Task instructions :: Summarize the passage below on the arbitration award in two sentences.

Text passage ::
**********
Therefore, according
to the appellant, para 1.4 of the award cannot
be made an order of court.
[26]
The ‘changed circumstances’ arguments cannot salvage the
appellant’s case.
Firstly, in para 52 of their answering
affidavit, the appellant alleged that an application to have the
evidence of the torrential
rains and flooding to be admitted was
refused by the arbitrator before he made his award on 2 April 2020.
Therefore, with the risk
of repetition, the appellant cannot, before
the high court and us, as already indicated above, re-argue factual
matters that were
already dealt with by the arbitrator.
[27]
Secondly, the appellant’s duty to maintain the roads is a
servitudal obligation that takes
into account the reserve's
conditions, including rainfall. As a result, the submission that the
award will not resolve the issues
between the parties cannot assist
the appellant’s case. Maintenance, in various forms, forms part
of the duties of any owner,
and such is the nature of the beast, more
particularly so in this matter as this duty is specifically
entrenched in the servitude
agreement of the parties. Therefore,
maintenance hardships cannot be used to the detriment of another
owner. If the duties imposed
become unbearable, avenues provided for
by the arbitrator in the award itself which replicate the principles
governing reciprocal
servitudes as espoused in the previous
paragraphs ought to be explored whereby the two parties can find a
mutually beneficial solution.
There is therefore nothing vague or
imprecise about the award contained in para 1.4 as to what the
appellant is required to do,
and the torrential rains cannot make the
award unenforceable either.
The ‘Three
Rivers’ roads opposition
[28]
The argument before the high court related to paras 1.1, 1.2, and
once again,1.3 of the award
in terms of which the appellant was
directed to repair, maintain and reinstate River Link, River Loop,
and River Road within the
stipulated period. The argument advanced is
that the closure of these roads was done as the appellant wanted to
reinstate the ecological
attributes and systems to prevent further
environmental degradation and to ensure compliance with para 11.10 of
the MMP, which
was approved by the MEC: Environmental Affairs in
KwaZulu-Natal. Paragraph 11.10 provides that in the event that the
Mun-Ya-Wana
Conservancy Warden, in conjunction with the relevant
landowner, decides certain roads need to be closed for ecological
reasons,
this will also fall under maintenance. The appellant
contends that to comply with the provisions of the MMP, the closure
of the
‘Three Rivers’ roads was imperative. The granting
of the orders in paras 1.1, 1.2, and 1.3 are thus, argues the
appellant,
in conflict with the provisions of the MMP.
**********
Listed records ::
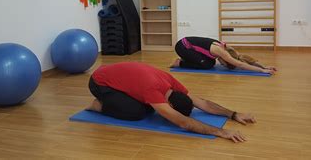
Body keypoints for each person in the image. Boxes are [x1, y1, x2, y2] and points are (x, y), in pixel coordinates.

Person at [86, 62, 256, 143]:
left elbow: (203, 103)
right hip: (99, 82)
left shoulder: (172, 84)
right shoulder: (152, 90)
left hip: (114, 74)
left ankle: (113, 99)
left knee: (148, 108)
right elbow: (183, 123)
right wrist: (221, 132)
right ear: (171, 106)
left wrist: (233, 114)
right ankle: (98, 105)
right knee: (136, 113)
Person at [171, 36, 276, 74]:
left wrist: (263, 66)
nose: (221, 65)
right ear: (225, 59)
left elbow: (244, 59)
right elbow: (241, 65)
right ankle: (179, 63)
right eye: (224, 65)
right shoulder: (221, 51)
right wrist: (262, 71)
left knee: (211, 62)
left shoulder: (229, 50)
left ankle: (185, 60)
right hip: (182, 47)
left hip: (189, 46)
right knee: (207, 65)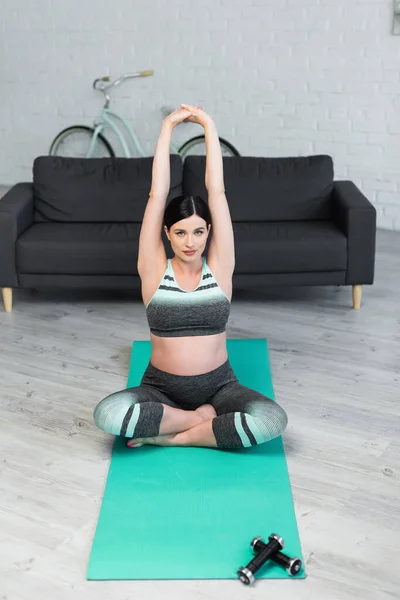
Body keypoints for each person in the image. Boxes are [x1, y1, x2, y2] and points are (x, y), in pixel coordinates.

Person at [93, 103, 288, 450]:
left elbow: (218, 192)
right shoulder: (154, 271)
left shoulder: (219, 269)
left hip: (220, 388)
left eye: (198, 232)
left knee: (272, 420)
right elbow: (156, 195)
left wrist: (208, 126)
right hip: (160, 388)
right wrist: (167, 126)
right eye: (180, 233)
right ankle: (200, 422)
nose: (190, 242)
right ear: (167, 234)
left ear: (208, 232)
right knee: (108, 414)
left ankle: (171, 438)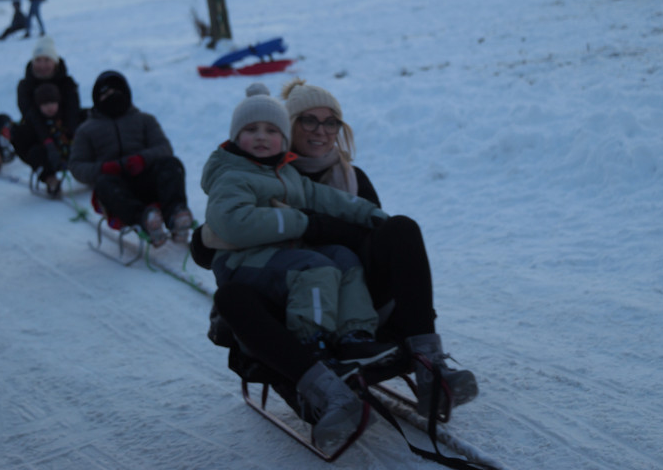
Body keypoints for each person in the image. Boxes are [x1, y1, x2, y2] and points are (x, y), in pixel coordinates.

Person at [193, 78, 477, 422]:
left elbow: (352, 216)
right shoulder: (255, 169)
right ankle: (312, 376)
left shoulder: (347, 178)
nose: (321, 131)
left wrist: (355, 221)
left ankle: (425, 361)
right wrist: (213, 235)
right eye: (308, 121)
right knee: (237, 296)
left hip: (344, 286)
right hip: (280, 290)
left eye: (331, 122)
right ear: (292, 126)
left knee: (394, 231)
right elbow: (218, 236)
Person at [200, 83, 399, 448]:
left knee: (343, 258)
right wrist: (298, 222)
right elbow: (233, 224)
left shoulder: (287, 173)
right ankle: (315, 346)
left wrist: (370, 214)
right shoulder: (231, 175)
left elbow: (327, 198)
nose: (262, 137)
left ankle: (356, 335)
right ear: (235, 137)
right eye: (251, 130)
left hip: (280, 259)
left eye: (272, 131)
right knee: (315, 267)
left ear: (283, 138)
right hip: (244, 265)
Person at [67, 71, 191, 246]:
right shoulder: (86, 130)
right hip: (117, 187)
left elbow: (164, 148)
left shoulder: (144, 120)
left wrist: (142, 159)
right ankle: (145, 219)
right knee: (103, 184)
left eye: (115, 93)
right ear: (97, 98)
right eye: (105, 94)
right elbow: (76, 166)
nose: (111, 98)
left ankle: (175, 215)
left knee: (171, 164)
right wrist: (103, 168)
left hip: (146, 179)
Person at [11, 37, 84, 195]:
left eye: (47, 60)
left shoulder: (67, 83)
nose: (42, 65)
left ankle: (90, 167)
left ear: (55, 62)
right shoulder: (25, 86)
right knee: (18, 132)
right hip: (39, 133)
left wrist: (72, 136)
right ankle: (48, 177)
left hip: (65, 129)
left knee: (89, 118)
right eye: (38, 60)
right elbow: (30, 116)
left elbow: (73, 110)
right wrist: (48, 141)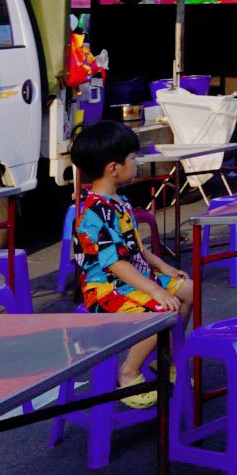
**********
Reply :: The court rejects the appellant's "changed circumstances" arguments: the appellant itself alleged that the arbitrator had refused to admit evidence of the torrential rains before making the award, and road maintenance is a servitudal obligation that already takes rainfall into account, so para 1.4 of the award is neither vague nor unenforceable. The passage then sets out the appellant's opposition to paras 1.1, 1.2, and 1.3, which direct it to repair, maintain, and reinstate the "Three Rivers" roads, arguing that closing those roads was imperative for compliance with para 11.10 of the MMP and that the orders therefore conflict with the MMP.